Content starts

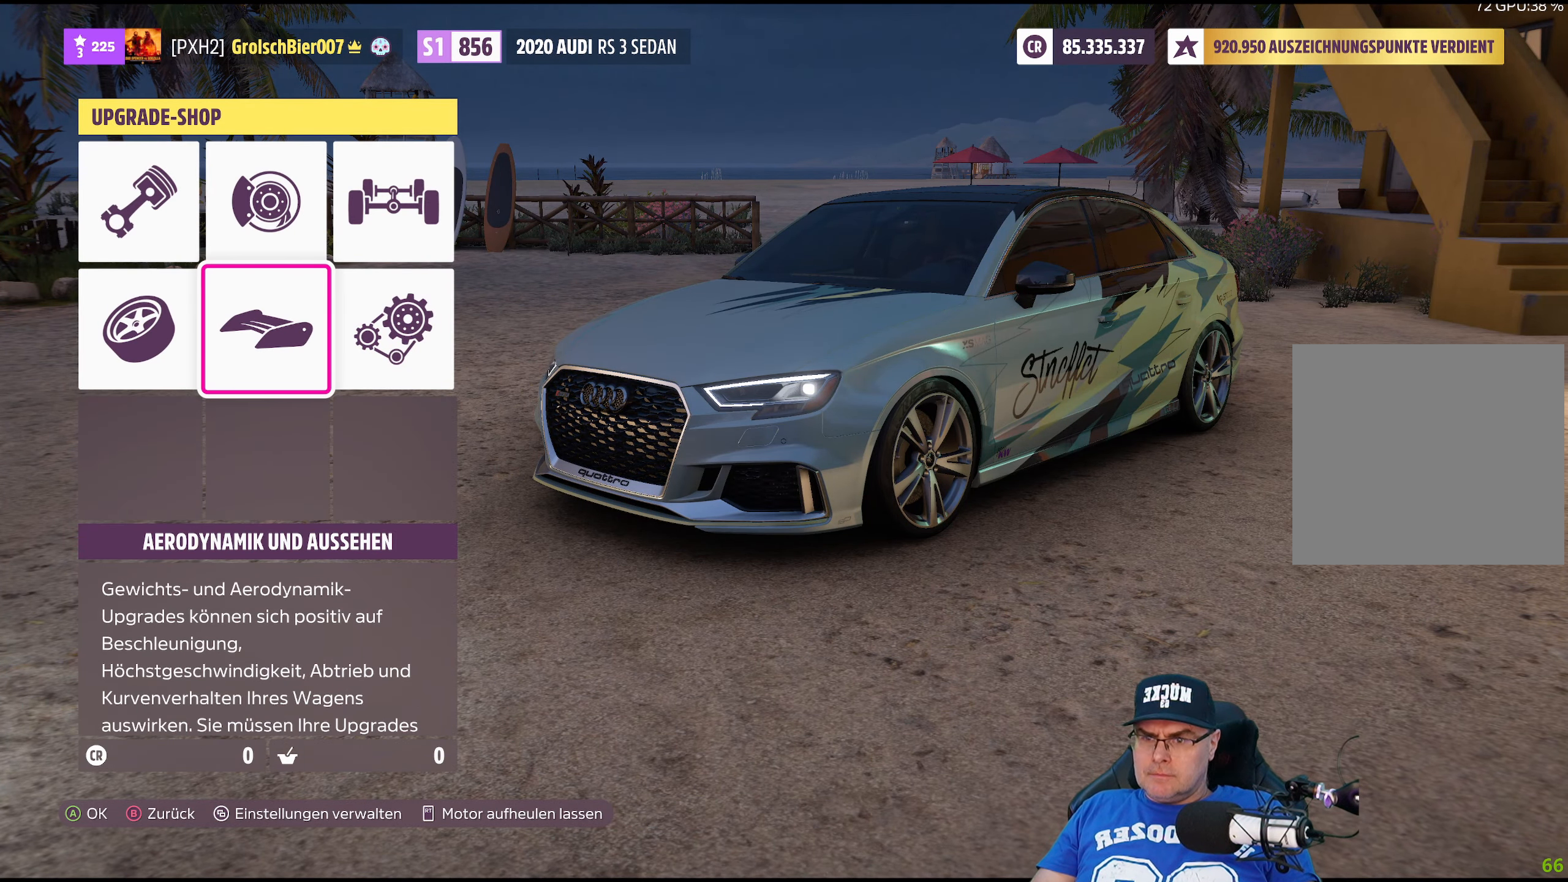
{"buttons": [], "left_stick": "center", "right_stick": "center", "events": [[150, "A", "down"], [333, "A", "up"]]}
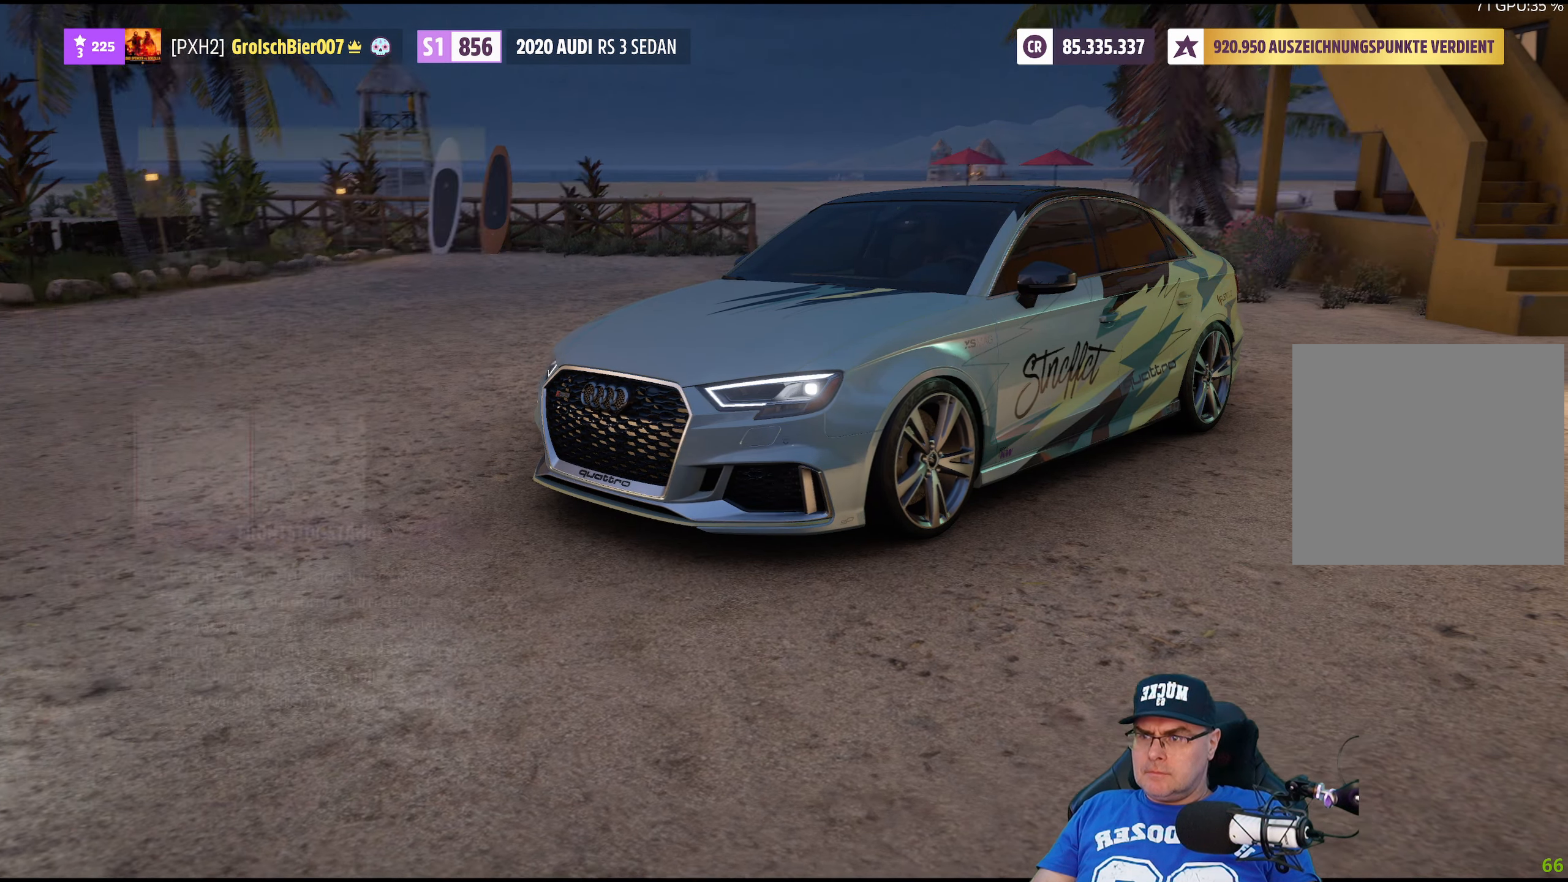
{"buttons": ["A"], "left_stick": "center", "right_stick": "center", "events": [[500, "A", "down"]]}
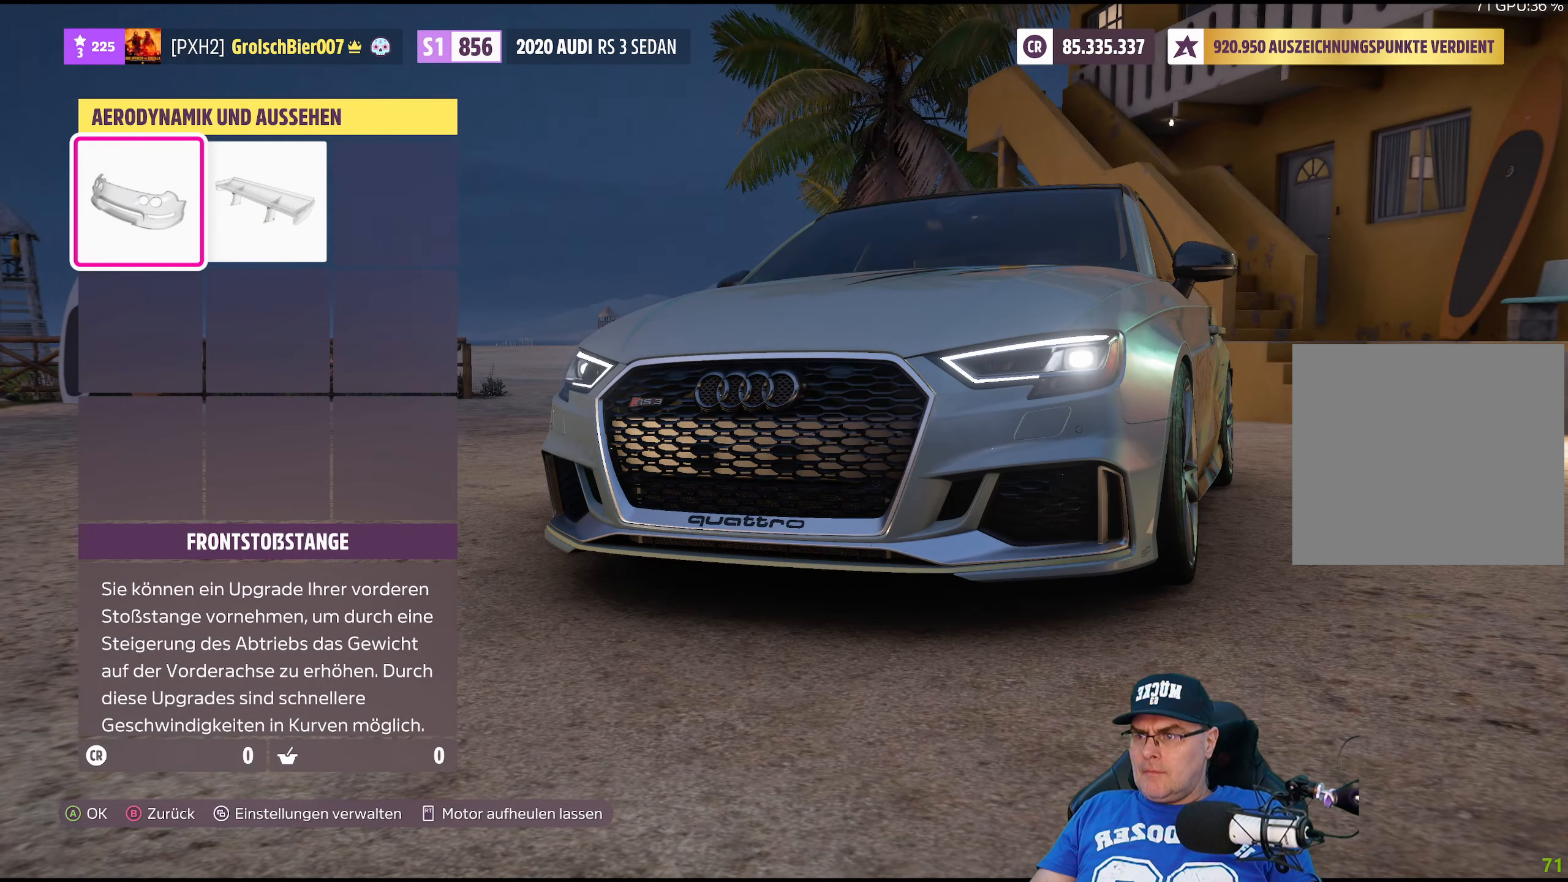
{"buttons": [], "left_stick": "center", "right_stick": "center", "events": [[166, "A", "up"]]}
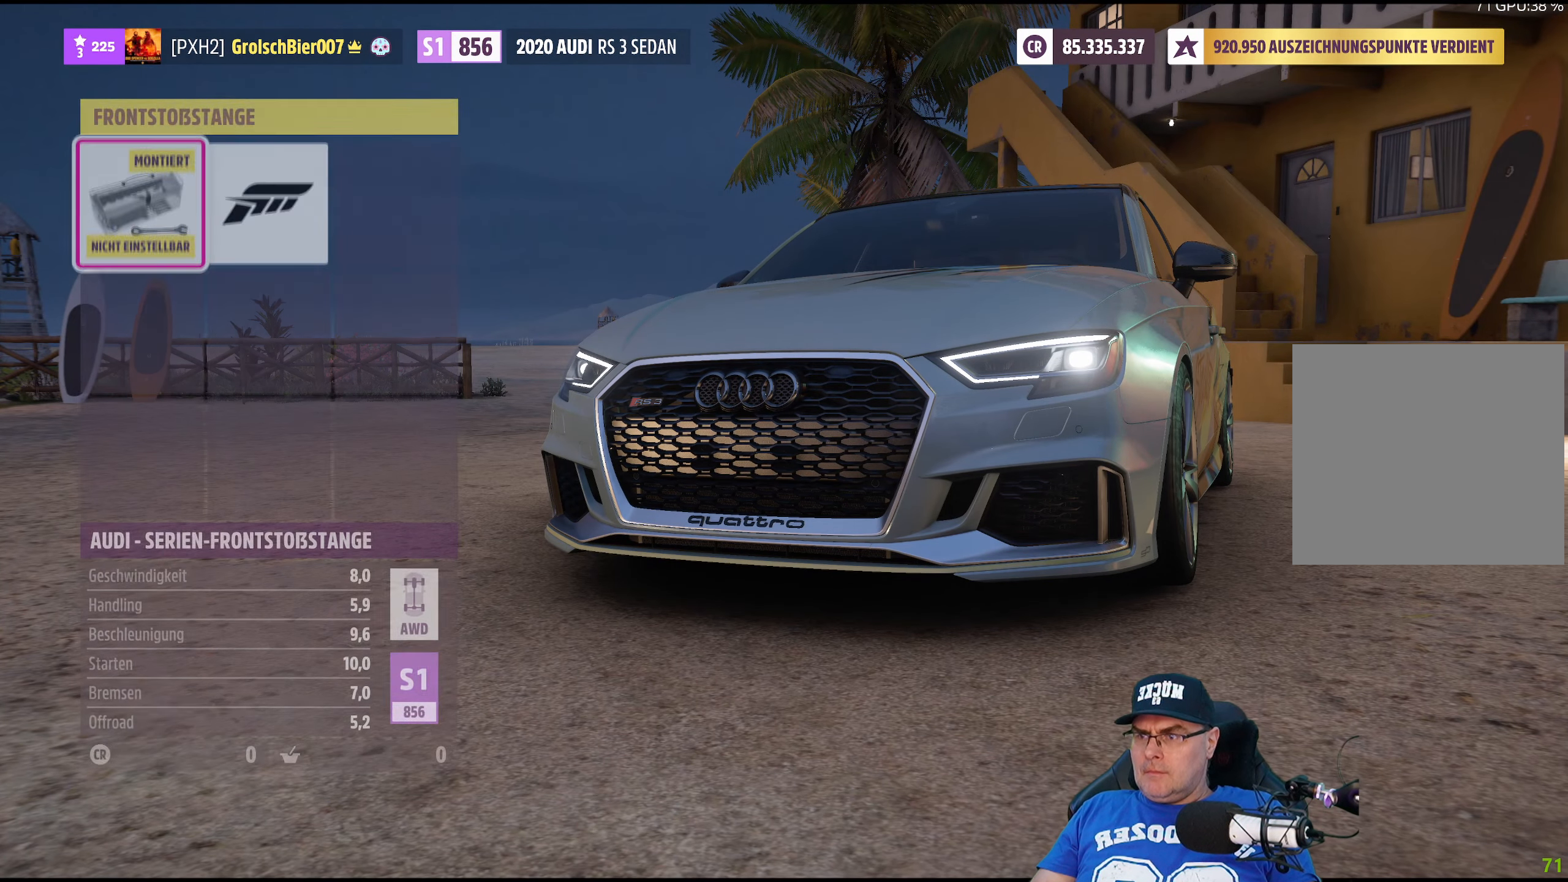
{"buttons": [], "left_stick": "center", "right_stick": "center", "events": []}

Content ends

• [ASSIGNED TASK] Any picture in the data is to be skipped, while each line is returned exactly as written.

• [RESPONSE AREA]
{"buttons": [], "left_stick": "center", "right_stick": "center", "events": [[150, "A", "down"], [333, "A", "up"]]}
{"buttons": ["A"], "left_stick": "center", "right_stick": "center", "events": [[500, "A", "down"]]}
{"buttons": [], "left_stick": "center", "right_stick": "center", "events": [[166, "A", "up"]]}
{"buttons": [], "left_stick": "center", "right_stick": "center", "events": []}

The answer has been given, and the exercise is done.